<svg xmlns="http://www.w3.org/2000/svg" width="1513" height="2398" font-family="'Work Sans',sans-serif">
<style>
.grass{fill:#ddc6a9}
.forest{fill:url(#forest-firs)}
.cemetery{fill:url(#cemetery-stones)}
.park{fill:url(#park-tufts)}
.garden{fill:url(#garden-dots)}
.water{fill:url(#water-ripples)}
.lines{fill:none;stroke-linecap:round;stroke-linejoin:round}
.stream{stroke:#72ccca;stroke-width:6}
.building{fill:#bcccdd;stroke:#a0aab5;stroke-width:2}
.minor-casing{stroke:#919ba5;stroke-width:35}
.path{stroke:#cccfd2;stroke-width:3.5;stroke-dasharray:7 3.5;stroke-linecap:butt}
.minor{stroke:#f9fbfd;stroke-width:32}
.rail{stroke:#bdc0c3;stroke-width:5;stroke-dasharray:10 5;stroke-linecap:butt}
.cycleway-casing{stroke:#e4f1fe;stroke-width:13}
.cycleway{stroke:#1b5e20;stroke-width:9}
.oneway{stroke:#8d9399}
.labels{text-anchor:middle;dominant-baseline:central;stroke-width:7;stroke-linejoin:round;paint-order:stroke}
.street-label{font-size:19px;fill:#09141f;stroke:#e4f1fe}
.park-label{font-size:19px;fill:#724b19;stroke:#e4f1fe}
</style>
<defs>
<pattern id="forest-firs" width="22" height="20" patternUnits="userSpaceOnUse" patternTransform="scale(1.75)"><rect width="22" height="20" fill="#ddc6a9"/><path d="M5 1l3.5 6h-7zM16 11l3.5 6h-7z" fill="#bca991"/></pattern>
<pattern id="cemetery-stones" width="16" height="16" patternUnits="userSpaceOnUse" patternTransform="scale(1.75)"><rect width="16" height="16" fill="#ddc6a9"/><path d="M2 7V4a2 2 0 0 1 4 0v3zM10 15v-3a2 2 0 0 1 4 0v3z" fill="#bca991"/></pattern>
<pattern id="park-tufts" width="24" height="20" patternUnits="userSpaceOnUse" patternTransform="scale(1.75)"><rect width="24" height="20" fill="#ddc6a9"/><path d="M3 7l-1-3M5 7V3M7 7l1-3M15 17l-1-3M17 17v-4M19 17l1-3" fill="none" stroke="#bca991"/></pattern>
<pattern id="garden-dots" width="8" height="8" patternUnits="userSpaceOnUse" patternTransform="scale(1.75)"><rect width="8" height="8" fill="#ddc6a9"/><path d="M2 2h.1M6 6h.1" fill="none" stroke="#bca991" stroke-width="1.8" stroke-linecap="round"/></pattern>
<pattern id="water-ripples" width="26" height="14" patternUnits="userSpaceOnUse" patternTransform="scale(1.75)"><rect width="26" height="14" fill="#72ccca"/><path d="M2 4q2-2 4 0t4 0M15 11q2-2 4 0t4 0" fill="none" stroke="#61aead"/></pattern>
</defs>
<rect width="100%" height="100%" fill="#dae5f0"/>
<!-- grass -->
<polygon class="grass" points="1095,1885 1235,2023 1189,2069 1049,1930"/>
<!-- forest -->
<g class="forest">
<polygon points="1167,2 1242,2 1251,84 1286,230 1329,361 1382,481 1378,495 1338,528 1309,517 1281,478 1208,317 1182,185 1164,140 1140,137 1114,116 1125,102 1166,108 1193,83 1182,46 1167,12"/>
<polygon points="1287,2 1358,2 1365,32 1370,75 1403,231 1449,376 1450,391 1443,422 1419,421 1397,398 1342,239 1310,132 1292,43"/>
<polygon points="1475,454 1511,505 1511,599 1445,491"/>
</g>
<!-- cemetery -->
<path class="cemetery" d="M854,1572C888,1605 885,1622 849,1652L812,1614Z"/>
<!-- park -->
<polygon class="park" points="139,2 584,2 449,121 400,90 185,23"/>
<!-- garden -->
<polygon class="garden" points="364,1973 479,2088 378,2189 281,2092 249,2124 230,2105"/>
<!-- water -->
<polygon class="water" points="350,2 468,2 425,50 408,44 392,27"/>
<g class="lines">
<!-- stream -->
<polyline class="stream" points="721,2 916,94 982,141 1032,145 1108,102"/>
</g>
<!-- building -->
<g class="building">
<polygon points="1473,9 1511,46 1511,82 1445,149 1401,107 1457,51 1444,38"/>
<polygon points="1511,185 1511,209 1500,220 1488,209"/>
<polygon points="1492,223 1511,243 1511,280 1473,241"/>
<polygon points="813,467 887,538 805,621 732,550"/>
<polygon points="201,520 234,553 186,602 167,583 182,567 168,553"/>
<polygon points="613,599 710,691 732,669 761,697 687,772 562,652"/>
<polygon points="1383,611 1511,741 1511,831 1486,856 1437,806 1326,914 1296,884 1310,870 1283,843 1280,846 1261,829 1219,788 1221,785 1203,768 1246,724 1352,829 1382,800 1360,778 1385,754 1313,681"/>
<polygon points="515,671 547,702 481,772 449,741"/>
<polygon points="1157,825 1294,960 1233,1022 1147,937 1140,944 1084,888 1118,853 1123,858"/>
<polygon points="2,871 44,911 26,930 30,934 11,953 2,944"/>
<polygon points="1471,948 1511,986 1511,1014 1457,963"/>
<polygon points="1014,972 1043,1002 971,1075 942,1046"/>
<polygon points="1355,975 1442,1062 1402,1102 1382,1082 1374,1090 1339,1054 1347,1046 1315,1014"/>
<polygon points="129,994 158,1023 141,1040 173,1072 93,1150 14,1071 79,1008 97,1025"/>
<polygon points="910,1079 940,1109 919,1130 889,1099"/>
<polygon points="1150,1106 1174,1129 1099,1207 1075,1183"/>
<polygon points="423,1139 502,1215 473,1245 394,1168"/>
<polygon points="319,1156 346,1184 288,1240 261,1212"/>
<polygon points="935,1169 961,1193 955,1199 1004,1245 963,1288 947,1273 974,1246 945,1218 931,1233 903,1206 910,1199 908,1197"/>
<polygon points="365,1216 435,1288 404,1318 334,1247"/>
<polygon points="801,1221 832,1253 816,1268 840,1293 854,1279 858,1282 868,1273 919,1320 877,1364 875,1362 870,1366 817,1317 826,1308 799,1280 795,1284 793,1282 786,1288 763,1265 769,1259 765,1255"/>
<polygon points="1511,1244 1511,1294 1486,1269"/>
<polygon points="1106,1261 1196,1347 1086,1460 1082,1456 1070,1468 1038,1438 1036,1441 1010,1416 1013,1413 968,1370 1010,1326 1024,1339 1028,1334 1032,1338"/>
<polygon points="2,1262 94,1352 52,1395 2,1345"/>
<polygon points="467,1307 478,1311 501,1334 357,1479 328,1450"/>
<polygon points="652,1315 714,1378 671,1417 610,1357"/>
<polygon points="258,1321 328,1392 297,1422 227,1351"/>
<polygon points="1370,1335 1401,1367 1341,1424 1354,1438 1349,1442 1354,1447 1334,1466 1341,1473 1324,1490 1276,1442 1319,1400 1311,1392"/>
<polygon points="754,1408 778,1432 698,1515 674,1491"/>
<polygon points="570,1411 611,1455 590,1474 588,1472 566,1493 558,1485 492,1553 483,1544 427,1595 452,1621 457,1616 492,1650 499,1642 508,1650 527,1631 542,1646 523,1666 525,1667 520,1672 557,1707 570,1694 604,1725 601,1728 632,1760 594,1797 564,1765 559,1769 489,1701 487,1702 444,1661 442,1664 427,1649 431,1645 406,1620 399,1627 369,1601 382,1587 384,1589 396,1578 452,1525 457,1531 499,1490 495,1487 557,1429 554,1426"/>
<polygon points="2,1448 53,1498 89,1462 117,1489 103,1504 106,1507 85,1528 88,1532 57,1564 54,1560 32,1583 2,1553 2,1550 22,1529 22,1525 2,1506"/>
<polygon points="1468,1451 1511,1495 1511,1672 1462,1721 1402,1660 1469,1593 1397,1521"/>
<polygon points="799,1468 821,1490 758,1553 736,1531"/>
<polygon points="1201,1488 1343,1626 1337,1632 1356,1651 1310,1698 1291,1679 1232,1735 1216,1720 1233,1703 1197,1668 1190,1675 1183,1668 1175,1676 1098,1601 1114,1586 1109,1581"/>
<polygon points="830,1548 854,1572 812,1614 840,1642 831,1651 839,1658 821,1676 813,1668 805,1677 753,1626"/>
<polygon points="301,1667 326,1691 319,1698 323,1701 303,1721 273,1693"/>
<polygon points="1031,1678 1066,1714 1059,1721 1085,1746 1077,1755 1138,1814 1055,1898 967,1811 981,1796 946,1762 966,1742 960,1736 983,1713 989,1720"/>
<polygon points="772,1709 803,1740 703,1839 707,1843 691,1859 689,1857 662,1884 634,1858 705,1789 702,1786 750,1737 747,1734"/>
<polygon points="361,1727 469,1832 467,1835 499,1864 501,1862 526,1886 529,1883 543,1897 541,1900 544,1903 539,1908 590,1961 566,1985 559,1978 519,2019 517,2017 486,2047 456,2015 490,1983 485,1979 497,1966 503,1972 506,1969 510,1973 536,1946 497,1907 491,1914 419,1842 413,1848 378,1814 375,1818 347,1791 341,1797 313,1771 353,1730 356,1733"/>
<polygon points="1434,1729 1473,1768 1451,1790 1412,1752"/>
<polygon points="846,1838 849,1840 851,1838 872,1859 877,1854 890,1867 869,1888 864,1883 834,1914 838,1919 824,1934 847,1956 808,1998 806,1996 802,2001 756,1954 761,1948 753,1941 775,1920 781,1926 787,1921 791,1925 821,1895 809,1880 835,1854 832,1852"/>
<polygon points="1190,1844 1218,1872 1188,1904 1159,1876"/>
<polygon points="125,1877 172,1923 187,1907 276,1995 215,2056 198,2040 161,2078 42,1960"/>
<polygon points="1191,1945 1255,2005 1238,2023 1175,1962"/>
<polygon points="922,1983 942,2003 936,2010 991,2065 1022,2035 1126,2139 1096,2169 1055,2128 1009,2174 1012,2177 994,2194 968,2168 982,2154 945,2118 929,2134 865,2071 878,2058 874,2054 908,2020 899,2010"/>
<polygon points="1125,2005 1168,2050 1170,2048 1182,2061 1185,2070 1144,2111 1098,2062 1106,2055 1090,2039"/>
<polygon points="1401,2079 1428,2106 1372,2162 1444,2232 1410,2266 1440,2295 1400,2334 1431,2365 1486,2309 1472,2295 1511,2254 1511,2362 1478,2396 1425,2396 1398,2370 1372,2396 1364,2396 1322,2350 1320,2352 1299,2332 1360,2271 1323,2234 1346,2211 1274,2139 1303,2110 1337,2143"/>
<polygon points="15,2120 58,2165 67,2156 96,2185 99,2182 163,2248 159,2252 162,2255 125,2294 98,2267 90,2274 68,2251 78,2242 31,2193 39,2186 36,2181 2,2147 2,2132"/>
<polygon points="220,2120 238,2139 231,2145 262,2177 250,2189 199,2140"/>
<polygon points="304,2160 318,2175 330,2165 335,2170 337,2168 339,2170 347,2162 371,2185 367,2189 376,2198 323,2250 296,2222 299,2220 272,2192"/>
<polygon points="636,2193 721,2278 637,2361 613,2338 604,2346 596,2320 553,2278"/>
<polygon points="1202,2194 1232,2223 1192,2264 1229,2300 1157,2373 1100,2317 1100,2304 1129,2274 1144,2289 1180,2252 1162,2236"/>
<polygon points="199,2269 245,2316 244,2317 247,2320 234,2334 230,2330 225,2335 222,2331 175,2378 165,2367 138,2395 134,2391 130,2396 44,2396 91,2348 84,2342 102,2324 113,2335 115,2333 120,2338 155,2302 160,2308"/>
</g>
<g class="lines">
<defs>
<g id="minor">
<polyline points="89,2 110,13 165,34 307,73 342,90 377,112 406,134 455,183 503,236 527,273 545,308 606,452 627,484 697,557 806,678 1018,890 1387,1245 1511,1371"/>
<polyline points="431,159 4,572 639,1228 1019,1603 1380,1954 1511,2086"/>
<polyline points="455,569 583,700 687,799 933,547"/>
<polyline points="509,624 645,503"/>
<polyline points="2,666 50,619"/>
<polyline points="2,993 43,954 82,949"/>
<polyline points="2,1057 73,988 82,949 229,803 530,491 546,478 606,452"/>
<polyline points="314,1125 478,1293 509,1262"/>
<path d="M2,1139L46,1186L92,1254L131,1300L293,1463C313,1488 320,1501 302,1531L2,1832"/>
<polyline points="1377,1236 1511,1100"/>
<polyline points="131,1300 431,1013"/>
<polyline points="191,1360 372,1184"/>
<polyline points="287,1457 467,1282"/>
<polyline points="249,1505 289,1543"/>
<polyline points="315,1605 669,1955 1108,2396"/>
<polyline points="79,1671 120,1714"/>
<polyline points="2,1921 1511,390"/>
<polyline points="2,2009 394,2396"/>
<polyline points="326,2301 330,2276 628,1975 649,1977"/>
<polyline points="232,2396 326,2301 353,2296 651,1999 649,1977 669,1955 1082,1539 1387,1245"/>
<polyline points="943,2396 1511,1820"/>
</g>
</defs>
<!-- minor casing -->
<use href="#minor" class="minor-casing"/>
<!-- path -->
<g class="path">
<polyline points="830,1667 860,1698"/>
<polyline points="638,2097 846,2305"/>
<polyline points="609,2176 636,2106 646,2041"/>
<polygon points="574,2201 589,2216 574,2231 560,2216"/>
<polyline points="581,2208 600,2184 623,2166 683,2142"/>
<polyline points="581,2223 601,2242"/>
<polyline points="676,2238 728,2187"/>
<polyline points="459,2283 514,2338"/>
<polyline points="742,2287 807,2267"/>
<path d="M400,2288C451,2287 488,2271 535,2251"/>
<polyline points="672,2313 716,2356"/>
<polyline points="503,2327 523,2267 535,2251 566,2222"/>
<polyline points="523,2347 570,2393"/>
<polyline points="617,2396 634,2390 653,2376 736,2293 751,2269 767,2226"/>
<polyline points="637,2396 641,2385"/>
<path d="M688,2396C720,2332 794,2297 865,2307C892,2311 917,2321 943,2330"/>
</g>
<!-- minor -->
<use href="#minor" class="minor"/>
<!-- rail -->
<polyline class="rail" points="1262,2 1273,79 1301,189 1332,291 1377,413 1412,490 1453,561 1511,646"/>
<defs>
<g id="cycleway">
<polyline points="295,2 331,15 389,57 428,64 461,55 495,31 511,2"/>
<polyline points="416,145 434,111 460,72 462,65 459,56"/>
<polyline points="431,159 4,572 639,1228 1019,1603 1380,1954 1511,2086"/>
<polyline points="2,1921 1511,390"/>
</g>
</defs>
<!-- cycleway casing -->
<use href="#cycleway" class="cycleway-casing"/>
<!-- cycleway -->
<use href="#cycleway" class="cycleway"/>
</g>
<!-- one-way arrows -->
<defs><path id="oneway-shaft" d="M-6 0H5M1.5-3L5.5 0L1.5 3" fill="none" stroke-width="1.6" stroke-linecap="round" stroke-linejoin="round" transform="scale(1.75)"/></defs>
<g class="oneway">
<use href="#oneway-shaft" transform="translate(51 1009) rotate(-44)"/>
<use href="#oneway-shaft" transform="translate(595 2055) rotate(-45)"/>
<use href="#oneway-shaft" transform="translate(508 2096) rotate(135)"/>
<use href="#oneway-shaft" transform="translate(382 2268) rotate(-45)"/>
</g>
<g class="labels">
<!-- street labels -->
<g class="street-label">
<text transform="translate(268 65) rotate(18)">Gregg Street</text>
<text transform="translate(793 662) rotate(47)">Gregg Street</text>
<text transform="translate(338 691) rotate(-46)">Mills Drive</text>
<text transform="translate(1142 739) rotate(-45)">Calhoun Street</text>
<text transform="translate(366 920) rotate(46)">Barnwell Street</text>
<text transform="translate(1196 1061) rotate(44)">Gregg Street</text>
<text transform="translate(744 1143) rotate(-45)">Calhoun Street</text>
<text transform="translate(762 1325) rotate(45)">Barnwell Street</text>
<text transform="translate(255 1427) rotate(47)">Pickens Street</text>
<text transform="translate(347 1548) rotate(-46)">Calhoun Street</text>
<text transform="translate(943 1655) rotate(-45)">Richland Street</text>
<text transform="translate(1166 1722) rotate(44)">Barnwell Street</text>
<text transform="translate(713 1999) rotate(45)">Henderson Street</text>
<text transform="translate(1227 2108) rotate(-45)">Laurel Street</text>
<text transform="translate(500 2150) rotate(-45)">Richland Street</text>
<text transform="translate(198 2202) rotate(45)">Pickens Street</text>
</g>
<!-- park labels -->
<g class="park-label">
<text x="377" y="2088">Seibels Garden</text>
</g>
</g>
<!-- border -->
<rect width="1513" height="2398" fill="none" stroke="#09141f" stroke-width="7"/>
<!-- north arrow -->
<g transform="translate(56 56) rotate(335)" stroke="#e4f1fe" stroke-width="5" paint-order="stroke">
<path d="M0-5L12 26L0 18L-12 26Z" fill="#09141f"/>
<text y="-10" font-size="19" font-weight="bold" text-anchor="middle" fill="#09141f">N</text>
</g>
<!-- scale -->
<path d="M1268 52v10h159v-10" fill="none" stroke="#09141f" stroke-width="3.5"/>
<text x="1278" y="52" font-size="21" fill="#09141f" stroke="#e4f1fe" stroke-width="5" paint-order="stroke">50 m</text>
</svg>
=======
[What is expected] Among the entries, how many lines include the word "anchor"? Give only the number.

[Exercise answer] 2